- [Task description]: Print the whole listing below again, exactly as given.

- [Input]:
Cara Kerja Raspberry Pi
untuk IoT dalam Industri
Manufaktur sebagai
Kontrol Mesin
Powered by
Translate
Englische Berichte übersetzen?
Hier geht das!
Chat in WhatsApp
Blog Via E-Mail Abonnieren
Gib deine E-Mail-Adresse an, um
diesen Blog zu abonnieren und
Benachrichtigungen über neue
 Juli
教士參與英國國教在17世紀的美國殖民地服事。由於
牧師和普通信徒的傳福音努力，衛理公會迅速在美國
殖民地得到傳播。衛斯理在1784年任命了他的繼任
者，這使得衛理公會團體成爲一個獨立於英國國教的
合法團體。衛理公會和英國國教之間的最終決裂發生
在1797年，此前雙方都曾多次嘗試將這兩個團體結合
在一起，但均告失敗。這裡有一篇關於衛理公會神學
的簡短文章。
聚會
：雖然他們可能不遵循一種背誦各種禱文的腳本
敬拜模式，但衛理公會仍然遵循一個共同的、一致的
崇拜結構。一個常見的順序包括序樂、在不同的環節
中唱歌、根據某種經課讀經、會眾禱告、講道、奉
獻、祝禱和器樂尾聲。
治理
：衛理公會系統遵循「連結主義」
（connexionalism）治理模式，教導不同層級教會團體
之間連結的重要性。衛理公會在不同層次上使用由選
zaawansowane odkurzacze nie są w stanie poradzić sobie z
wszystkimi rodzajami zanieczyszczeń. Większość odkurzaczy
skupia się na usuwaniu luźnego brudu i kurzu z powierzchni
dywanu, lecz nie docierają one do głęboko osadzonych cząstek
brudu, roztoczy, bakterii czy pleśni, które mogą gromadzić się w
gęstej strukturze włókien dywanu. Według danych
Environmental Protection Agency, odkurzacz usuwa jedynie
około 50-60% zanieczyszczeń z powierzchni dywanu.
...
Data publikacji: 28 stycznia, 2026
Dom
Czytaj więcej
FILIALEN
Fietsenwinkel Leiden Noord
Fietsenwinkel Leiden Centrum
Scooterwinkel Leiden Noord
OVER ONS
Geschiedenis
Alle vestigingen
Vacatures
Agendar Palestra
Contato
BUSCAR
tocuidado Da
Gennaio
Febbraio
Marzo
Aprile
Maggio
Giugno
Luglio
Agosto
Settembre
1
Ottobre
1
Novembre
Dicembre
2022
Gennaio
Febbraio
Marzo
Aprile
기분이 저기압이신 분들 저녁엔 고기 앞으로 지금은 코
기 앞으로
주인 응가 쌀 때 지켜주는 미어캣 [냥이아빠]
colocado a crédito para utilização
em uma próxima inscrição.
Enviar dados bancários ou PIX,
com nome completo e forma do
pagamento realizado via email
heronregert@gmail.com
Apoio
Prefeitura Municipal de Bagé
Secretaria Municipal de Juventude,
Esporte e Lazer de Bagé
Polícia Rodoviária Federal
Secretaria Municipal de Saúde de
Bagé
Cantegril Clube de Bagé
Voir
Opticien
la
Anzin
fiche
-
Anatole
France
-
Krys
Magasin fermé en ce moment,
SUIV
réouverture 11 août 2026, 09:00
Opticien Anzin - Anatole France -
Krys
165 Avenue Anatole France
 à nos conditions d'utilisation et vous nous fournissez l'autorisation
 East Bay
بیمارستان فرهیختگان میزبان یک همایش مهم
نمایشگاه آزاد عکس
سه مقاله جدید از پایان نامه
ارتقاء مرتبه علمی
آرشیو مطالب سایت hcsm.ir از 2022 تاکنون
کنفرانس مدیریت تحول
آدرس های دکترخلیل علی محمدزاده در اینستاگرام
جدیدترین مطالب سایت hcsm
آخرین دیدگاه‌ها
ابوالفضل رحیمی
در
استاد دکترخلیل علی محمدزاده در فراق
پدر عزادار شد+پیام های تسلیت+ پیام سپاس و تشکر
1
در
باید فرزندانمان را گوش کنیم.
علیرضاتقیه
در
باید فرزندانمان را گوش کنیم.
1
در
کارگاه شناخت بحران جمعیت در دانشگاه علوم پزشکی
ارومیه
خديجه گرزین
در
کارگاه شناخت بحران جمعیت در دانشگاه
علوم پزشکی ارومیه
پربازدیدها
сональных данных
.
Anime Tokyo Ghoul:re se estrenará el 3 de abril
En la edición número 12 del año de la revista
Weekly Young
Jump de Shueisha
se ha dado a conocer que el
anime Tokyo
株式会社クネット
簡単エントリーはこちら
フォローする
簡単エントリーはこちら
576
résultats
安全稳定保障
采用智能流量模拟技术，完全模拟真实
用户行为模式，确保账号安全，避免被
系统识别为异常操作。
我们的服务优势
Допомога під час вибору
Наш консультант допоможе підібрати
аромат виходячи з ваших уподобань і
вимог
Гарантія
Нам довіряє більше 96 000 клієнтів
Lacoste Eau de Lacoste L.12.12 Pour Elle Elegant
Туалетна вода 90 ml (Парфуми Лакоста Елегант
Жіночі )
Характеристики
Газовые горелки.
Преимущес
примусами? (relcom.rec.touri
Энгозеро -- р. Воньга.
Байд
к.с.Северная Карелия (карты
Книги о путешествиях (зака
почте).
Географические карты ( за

- [Finished task]:
Cara Kerja Raspberry Pi
untuk IoT dalam Industri
Manufaktur sebagai
Kontrol Mesin
Powered by
Translate
Englische Berichte übersetzen?
Hier geht das!
Chat in WhatsApp
Blog Via E-Mail Abonnieren
Gib deine E-Mail-Adresse an, um
diesen Blog zu abonnieren und
Benachrichtigungen über neue
 Juli
教士參與英國國教在17世紀的美國殖民地服事。由於
牧師和普通信徒的傳福音努力，衛理公會迅速在美國
殖民地得到傳播。衛斯理在1784年任命了他的繼任
者，這使得衛理公會團體成爲一個獨立於英國國教的
合法團體。衛理公會和英國國教之間的最終決裂發生
在1797年，此前雙方都曾多次嘗試將這兩個團體結合
在一起，但均告失敗。這裡有一篇關於衛理公會神學
的簡短文章。
聚會
：雖然他們可能不遵循一種背誦各種禱文的腳本
敬拜模式，但衛理公會仍然遵循一個共同的、一致的
崇拜結構。一個常見的順序包括序樂、在不同的環節
中唱歌、根據某種經課讀經、會眾禱告、講道、奉
獻、祝禱和器樂尾聲。
治理
：衛理公會系統遵循「連結主義」
（connexionalism）治理模式，教導不同層級教會團體
之間連結的重要性。衛理公會在不同層次上使用由選
zaawansowane odkurzacze nie są w stanie poradzić sobie z
wszystkimi rodzajami zanieczyszczeń. Większość odkurzaczy
skupia się na usuwaniu luźnego brudu i kurzu z powierzchni
dywanu, lecz nie docierają one do głęboko osadzonych cząstek
brudu, roztoczy, bakterii czy pleśni, które mogą gromadzić się w
gęstej strukturze włókien dywanu. Według danych
Environmental Protection Agency, odkurzacz usuwa jedynie
około 50-60% zanieczyszczeń z powierzchni dywanu.
...
Data publikacji: 28 stycznia, 2026
Dom
Czytaj więcej
FILIALEN
Fietsenwinkel Leiden Noord
Fietsenwinkel Leiden Centrum
Scooterwinkel Leiden Noord
OVER ONS
Geschiedenis
Alle vestigingen
Vacatures
Agendar Palestra
Contato
BUSCAR
tocuidado Da
Gennaio
Febbraio
Marzo
Aprile
Maggio
Giugno
Luglio
Agosto
Settembre
1
Ottobre
1
Novembre
Dicembre
2022
Gennaio
Febbraio
Marzo
Aprile
기분이 저기압이신 분들 저녁엔 고기 앞으로 지금은 코
기 앞으로
주인 응가 쌀 때 지켜주는 미어캣 [냥이아빠]
colocado a crédito para utilização
em uma próxima inscrição.
Enviar dados bancários ou PIX,
com nome completo e forma do
pagamento realizado via email
heronregert@gmail.com
Apoio
Prefeitura Municipal de Bagé
Secretaria Municipal de Juventude,
Esporte e Lazer de Bagé
Polícia Rodoviária Federal
Secretaria Municipal de Saúde de
Bagé
Cantegril Clube de Bagé
Voir
Opticien
la
Anzin
fiche
-
Anatole
France
-
Krys
Magasin fermé en ce moment,
SUIV
réouverture 11 août 2026, 09:00
Opticien Anzin - Anatole France -
Krys
165 Avenue Anatole France
 à nos conditions d'utilisation et vous nous fournissez l'autorisation
 East Bay
بیمارستان فرهیختگان میزبان یک همایش مهم
نمایشگاه آزاد عکس
سه مقاله جدید از پایان نامه
ارتقاء مرتبه علمی
آرشیو مطالب سایت hcsm.ir از 2022 تاکنون
کنفرانس مدیریت تحول
آدرس های دکترخلیل علی محمدزاده در اینستاگرام
جدیدترین مطالب سایت hcsm
آخرین دیدگاه‌ها
ابوالفضل رحیمی
در
استاد دکترخلیل علی محمدزاده در فراق
پدر عزادار شد+پیام های تسلیت+ پیام سپاس و تشکر
1
در
باید فرزندانمان را گوش کنیم.
علیرضاتقیه
در
باید فرزندانمان را گوش کنیم.
1
در
کارگاه شناخت بحران جمعیت در دانشگاه علوم پزشکی
ارومیه
خديجه گرزین
در
کارگاه شناخت بحران جمعیت در دانشگاه
علوم پزشکی ارومیه
پربازدیدها
сональных данных
.
Anime Tokyo Ghoul:re se estrenará el 3 de abril
En la edición número 12 del año de la revista
Weekly Young
Jump de Shueisha
se ha dado a conocer que el
anime Tokyo
株式会社クネット
簡単エントリーはこちら
フォローする
簡単エントリーはこちら
576
résultats
安全稳定保障
采用智能流量模拟技术，完全模拟真实
用户行为模式，确保账号安全，避免被
系统识别为异常操作。
我们的服务优势
Допомога під час вибору
Наш консультант допоможе підібрати
аромат виходячи з ваших уподобань і
вимог
Гарантія
Нам довіряє більше 96 000 клієнтів
Lacoste Eau de Lacoste L.12.12 Pour Elle Elegant
Туалетна вода 90 ml (Парфуми Лакоста Елегант
Жіночі )
Характеристики
Газовые горелки.
Преимущес
примусами? (relcom.rec.touri
Энгозеро -- р. Воньга.
Байд
к.с.Северная Карелия (карты
Книги о путешествиях (зака
почте).
Географические карты ( за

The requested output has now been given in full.